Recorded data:
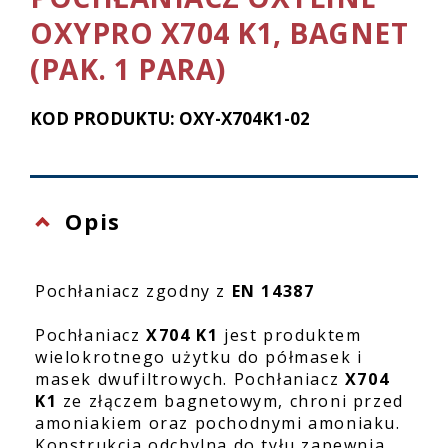
OXYPRO X704 K1, BAGNET
(PAK. 1 PARA)
KOD PRODUKTU: OXY-X704K1-02
Opis
Pochłaniacz zgodny z
EN 14387
Pochłaniacz
X704 K1
jest produktem
wielokrotnego użytku do półmasek i
masek dwufiltrowych. Pochłaniacz
X704
K1
ze złączem bagnetowym, chroni przed
amoniakiem oraz pochodnymi amoniaku.
Konstrukcja odchylna do tyłu zapewnia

Problem:
How many lines in the records hold the string "Pochłaniacz"? Reply with the number only.

Solution to this task:
3